La subcomandante Healey asiente con la cabeza.

—Creemos que está en Edimburgo —declara—. Nuestro sistema de seguimiento la ha localizado en…

Resoplo y quito el sonido. Al menos, si la ACID cree que estoy en Escocia, no me buscarán por aquí. Me dejo caer en el sofá y me pongo a pensar en qué hacer con lo de Cade. Entonces alguien llama a la puerta y dice en voz baja:

—¡Cucú!

«Buf.» Pero no puedo ignorarla; se quedará esperando a que me vaya.

—Señora Holloway —saludo forzando una sonrisa cuando abro la puerta.

—Ya te he dicho más de cien veces, querida, que me llames Lynda —repone con tono agudo.

Se ha cortado el pelo desde la última vez que la vi; se ha puesto un cuenco en la cabeza y se ha recortado los bordes, por lo que parece. Y, o bien tiene un armario lleno de chaquetas de punto tejidas con lana de color brezo y llenas de pelotillas, o no se quita nunca la que lleva puesta. Al ver los restos de comida que todavía tiene en el busto, puedo imaginar cuál es la respuesta.

—¿Era a Cade a quien acabo de ver entrando al ascensor? —pregunta mirando con su mirada miope a través de los sucios cristales de sus gafas.

—Lo han llamado para cubrir un turno de emergencia en la planta de alimentación —respondo a toda prisa.

—Ah. Creía que lo había visto llevando una bolsa…

—Era ropa. No ha tenido tiempo de cambiarse después del último turno.

—Entiendo. —La señora Holloway, me niego a llamarla Lynda, asiente con gesto tan enérgico que le tiembla la papada—. De todas formas, Mia, querida, he venido para preguntarte si Cade y tú estaríais interesados en asistir a uno de mis talleres a final de mes. He colgado la información en la redkom; ya conoces la clave de invitado…

—¡Ah, sí, vale, genial! —le digo con forzado entusiasmo.

La señora Holloway, que vive dos pisos más abajo, accedió noblemente a quedarse en Anderson Court como embajadora de los compañeros vitales, aunque estaba destinada a trasladarse a una casa cuando tuvo su primer hijo —un mocoso que cree que lo más divertido del mundo es esconderse en el vestíbulo y salir gritando cuando uno pasa por allí—, y es presidenta del Comité de Jóvenes Compañeros Vitales de Anderson Court. Entre otras cosas, se encarga de los talleres sobre cómo ser un buen compañero vital. Cade y yo fuimos a uno poco después de mudarnos aquí, y lo único en lo que hemos coincidido en todo este tiempo es en que fue horrible.

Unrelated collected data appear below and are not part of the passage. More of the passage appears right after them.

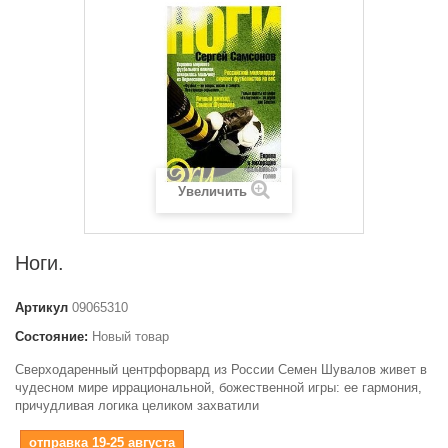
Увеличить
Ноги.
Артикул
09065310
Состояние:
Новый товар
Сверходаренный центрфорвард из России Семен Шувалов живет в
чудесном мире иррациональной, божественной игры: ее гармония,
причудливая логика целиком захватили
отправка 19-25 августа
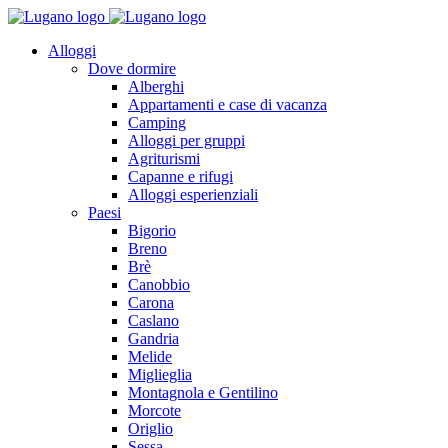
Alloggi
Dove dormire
Alberghi
Appartamenti e case di vacanza
Camping
Alloggi per gruppi
Agriturismi
Capanne e rifugi
Alloggi esperienziali
Paesi
Bigorio
Breno
Brè
Canobbio
Carona
Caslano
Gandria
Melide
Miglieglia
Montagnola e Gentilino
Morcote
Origlio
Sessa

—Haremos todo lo posible para ir —añado, y finjo una nueva sonrisa. Me toco la oreja como si hubiera oído ponerse en marcha mi kom—. Lo siento mucho, señora Holloway, pero alguien intenta contactar conmigo. Creo que es Cade. No le importa, ¿verdad?

Cierro la puerta y me retiro a mi piso.

«Cade, ¡no puedes hacerme esto!», pienso mientras miro por la ventana del comedor hacia la calle. Sin un compañero vital, aunque sea falso, voy a cantar más que un habitante del Exterior en una fiesta del Alto. Y solo hace falta que la señora Holloway se dé cuenta de que Cade no está para que me delate a los de la ACID antes de poder decir: «Estás jodida».

Me alejo de la ventana y vuelvo a tirarme al sofá soltando un gruñido. Hay algo seguro: Mel y Jon van a matarnos a los dos.